━━━━━ 本文 ━━━━━
不動産取引は人生で最も大きな金額の決断の一つです。「危ない不動産会社に騙されたらどうしよう」「信頼できる会社をどう見分ければいいのか」と不安に感じる方は多いのではないでしょうか。

この記事では、問題のある不動産会社を見極めるためのチェックポイント、公的機関が提供する確認ツールの使い方、トラブル回避の実践的な方法を解説します。国土交通省が提供する公式の検索システムや、業界団体の情報を活用することで、自分自身で安全性を確認できるようになります。

この記事のポイント

  • 公式の「危ない不動産会社リスト」は存在しないが、国土交通省の検索システムで行政処分歴を確認できる
  • 契約を急がせる、おとり物件を使う、仲介手数料が不透明など、悪質な業者には共通の特徴がある
  • 複数の不動産会社から査定を取り、契約内容を書面で確認することでトラブルを防げる
  • 宅建業免許の確認、経営実績の調査、担当者の対応チェックで信頼できる会社を選べる
  • トラブル発生時は宅地建物取引業協会や消費生活センターに相談できる

1. なぜ不動産会社選びが重要なのか:トラブル急増の実態

(1) 不動産会社の倒産件数が過去最多:2023年の統計

2023年の不動産会社の倒産件数は120件と過去最多を記録し、2022年比で74%増加しました。2024年も不動産会社の倒産リスクが高まっており、特に東京・大阪などの都市部に集中しています。

倒産リスクが高まっている主な要因は以下の通りです。

要因 内容
金利上昇 住宅ローン金利の上昇により、不動産取引が減少
建築コスト増 資材価格・人件費の高騰により、利益率が低下
競争激化 大手ポータルサイトの台頭により、中小業者の経営が圧迫

不動産取引の途中で会社が倒産すると、契約が履行されない、預けた手付金が返ってこないなどの重大なトラブルに発展する可能性があります。

(2) 悪質な手口による消費者被害の実態

不動産取引では、以下のような悪質な手口による消費者被害が報告されています。
━━━━━ データ一覧 ━━━━━
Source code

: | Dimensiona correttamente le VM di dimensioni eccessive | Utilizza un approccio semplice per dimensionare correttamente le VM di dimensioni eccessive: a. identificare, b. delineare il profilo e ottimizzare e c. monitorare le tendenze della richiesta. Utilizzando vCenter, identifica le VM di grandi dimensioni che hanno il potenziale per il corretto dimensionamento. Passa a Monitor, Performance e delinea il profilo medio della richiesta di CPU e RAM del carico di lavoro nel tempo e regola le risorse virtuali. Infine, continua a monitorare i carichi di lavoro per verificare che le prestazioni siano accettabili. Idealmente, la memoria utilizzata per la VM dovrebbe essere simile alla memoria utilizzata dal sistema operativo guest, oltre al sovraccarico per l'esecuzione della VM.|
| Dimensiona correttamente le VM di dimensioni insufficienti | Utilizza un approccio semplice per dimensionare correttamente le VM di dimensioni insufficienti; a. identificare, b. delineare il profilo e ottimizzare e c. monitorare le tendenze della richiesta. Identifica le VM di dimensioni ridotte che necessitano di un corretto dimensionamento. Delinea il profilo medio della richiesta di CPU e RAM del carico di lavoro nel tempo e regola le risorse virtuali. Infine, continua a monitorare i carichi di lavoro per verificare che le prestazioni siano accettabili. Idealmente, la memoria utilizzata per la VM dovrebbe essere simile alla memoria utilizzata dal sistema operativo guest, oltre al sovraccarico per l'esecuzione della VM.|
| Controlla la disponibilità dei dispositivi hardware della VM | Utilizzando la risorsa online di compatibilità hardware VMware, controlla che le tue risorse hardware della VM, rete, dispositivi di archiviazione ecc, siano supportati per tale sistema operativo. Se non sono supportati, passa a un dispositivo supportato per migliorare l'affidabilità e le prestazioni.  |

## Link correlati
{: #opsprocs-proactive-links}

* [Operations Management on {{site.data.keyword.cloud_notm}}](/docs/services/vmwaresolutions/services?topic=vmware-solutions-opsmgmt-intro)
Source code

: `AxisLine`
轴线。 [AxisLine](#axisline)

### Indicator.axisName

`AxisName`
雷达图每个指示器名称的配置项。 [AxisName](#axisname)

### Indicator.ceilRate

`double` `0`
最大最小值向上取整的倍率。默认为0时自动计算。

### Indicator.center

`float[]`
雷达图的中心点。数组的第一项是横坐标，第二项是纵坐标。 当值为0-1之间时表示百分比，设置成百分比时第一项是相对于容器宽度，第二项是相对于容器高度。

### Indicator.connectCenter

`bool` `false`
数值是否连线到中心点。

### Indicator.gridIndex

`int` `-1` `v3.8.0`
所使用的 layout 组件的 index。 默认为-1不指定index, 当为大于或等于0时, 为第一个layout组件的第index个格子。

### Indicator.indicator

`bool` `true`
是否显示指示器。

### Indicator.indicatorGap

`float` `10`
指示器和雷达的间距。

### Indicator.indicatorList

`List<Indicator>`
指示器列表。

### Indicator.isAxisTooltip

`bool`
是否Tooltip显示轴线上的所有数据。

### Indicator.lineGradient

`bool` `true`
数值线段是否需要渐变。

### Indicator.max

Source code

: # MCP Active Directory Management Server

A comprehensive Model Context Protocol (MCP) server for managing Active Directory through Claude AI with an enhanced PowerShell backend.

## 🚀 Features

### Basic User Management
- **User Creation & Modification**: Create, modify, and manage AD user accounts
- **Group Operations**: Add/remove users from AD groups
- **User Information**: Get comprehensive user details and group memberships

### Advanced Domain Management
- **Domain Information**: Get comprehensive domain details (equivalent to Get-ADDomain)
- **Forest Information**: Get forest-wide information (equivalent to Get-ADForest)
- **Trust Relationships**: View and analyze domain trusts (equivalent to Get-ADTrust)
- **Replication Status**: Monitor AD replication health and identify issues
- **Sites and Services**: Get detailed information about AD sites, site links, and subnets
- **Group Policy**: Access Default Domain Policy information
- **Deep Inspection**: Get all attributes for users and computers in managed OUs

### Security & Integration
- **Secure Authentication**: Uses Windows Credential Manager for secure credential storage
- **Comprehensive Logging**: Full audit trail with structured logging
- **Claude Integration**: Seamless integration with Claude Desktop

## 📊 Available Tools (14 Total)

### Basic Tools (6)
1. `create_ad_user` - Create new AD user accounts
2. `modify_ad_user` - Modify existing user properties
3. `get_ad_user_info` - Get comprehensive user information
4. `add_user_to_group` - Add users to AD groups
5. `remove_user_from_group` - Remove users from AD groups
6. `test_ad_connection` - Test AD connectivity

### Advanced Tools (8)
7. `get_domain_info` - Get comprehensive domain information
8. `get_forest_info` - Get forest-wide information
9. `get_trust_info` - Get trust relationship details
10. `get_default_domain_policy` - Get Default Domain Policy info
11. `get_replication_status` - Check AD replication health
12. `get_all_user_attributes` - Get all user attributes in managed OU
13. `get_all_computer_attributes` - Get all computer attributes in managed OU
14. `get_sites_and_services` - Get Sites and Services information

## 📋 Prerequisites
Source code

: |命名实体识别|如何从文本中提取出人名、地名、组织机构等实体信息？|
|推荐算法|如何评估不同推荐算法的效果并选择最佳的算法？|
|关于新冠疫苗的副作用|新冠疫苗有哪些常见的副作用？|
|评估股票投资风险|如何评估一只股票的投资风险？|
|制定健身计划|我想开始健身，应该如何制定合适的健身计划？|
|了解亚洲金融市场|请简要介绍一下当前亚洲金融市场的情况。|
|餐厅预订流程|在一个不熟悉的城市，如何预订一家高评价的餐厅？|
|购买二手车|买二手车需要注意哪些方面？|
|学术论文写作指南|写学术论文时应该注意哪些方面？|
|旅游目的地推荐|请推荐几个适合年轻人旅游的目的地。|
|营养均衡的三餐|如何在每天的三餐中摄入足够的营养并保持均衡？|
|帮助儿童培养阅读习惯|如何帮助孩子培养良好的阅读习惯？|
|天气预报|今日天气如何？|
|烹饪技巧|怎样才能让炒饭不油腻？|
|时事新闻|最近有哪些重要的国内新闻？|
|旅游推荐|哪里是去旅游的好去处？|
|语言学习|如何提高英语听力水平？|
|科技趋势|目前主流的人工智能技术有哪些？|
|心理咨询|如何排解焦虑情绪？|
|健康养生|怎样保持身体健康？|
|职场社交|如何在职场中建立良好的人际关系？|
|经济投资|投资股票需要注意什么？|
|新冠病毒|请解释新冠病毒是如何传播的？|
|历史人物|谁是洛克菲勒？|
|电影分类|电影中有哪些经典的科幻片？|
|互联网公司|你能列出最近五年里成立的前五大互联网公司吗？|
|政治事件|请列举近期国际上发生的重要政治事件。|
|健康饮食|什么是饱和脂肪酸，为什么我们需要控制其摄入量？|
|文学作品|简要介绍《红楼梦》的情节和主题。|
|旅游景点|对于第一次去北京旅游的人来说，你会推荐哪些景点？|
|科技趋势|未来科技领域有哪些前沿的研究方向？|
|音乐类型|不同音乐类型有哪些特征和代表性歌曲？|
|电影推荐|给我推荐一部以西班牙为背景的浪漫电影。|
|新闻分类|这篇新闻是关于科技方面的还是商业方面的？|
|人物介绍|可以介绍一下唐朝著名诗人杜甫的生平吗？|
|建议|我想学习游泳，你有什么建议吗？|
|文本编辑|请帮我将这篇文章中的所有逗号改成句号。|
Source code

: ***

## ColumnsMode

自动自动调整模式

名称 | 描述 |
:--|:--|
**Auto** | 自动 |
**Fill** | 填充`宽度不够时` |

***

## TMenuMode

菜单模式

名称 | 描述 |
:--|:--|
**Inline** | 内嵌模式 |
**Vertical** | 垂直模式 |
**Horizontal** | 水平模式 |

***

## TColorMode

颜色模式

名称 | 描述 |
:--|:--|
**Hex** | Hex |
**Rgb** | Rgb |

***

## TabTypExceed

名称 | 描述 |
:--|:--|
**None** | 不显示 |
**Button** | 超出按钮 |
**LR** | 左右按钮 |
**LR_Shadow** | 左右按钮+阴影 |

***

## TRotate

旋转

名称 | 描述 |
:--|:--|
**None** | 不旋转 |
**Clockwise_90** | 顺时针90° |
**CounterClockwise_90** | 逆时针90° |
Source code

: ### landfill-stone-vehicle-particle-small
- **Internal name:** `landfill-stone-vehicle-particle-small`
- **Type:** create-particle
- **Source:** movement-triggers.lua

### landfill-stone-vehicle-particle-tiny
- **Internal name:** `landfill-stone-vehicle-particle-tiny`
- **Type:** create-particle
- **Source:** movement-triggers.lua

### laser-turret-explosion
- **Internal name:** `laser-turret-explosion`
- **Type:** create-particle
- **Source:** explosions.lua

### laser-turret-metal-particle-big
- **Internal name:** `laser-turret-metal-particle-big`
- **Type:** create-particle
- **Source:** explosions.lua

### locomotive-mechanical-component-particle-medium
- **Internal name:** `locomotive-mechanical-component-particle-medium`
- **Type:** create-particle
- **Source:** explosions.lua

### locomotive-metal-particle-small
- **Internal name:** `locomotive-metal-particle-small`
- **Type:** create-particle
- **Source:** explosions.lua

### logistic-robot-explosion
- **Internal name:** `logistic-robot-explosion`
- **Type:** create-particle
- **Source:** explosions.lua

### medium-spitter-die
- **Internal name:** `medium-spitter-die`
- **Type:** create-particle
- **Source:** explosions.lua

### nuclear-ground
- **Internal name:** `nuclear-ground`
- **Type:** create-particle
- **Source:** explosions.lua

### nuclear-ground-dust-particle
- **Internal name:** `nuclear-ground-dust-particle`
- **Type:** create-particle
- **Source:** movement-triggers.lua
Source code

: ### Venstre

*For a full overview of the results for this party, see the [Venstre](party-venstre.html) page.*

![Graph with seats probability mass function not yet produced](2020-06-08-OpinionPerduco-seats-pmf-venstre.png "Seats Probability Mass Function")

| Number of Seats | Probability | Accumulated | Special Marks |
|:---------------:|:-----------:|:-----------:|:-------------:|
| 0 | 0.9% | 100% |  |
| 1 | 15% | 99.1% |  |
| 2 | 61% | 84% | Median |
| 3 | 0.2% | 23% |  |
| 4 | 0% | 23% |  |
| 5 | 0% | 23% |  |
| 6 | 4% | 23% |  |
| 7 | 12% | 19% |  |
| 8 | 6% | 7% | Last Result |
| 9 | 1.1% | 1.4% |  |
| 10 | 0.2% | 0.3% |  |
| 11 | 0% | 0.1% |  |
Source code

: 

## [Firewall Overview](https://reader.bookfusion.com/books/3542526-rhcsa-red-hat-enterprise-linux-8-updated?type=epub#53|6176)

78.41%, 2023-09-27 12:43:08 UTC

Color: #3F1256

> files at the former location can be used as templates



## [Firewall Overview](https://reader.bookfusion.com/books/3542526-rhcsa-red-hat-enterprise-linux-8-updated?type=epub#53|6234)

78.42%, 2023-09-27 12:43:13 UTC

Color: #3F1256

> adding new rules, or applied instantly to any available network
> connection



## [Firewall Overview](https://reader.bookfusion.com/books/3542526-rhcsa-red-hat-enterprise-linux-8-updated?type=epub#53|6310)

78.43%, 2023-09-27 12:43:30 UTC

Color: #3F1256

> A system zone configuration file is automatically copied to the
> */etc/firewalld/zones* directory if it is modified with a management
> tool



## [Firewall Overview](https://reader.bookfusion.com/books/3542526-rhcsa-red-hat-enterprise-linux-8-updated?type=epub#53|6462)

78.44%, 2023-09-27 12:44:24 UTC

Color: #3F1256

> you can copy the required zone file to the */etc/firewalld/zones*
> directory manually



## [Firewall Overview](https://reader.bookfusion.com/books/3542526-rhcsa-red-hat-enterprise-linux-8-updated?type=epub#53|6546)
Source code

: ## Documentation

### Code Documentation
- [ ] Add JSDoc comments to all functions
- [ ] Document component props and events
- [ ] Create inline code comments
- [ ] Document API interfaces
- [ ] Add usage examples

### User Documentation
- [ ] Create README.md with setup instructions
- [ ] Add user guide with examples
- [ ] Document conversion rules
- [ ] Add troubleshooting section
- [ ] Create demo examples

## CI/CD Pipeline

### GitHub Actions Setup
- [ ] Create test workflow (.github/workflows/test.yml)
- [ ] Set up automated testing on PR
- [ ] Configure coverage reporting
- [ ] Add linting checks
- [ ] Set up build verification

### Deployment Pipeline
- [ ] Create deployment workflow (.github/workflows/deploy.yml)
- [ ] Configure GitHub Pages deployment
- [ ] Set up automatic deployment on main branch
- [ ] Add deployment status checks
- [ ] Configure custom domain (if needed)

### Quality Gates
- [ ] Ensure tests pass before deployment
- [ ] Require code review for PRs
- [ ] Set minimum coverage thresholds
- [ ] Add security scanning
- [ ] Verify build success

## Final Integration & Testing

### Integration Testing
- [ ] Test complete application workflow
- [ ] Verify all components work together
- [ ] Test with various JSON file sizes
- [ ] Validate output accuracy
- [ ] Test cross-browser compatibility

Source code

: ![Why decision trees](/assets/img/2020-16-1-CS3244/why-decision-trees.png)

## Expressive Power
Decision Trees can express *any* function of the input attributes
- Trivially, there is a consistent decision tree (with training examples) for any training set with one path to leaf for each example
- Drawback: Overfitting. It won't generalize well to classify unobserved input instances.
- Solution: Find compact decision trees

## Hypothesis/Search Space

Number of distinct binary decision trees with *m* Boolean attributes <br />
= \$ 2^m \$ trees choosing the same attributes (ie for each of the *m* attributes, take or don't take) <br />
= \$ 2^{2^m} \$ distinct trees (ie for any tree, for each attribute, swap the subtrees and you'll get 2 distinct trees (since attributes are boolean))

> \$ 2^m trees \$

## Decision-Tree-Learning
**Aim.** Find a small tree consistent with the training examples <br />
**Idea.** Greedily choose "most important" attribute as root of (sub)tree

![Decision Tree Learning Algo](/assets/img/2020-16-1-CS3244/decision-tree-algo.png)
━━━━━
**課題の目的:**
不動産会社選びについての本文を、最後の文のすぐ後から書き継いでください。

**回答欄:**
  • おとり物件: 実際には取引できない魅力的な条件の物件を広告に掲載し、顧客を集める手法
  • 誇大広告: 「駅徒歩3分」が実際は10分以上、「リフォーム済み」が軽微な補修のみ
  • 契約の圧力: 「今日中に決めないと他の人に取られる」と不安を煽る
  • 仲介手数料の不当請求: 法定上限(物件価格の3%+6万円+消費税)を超える請求

これらの被害を防ぐためには、公的機関が提供する情報を活用し、自分自身で不動産会社の信頼性を確認することが重要です。

2. 危ない不動産会社の確認方法:公的機関の活用

(1) 国土交通省「ネガティブ情報等検索サイト」の使い方

国土交通省は、行政処分を受けた宅地建物取引業者を検索できる公式システムを提供しています。

検索できる情報:

  • 過去5年分の行政処分情報
  • 免許取消、業務停止、指示などの処分内容
  • 処分理由(宅建業法違反の内容)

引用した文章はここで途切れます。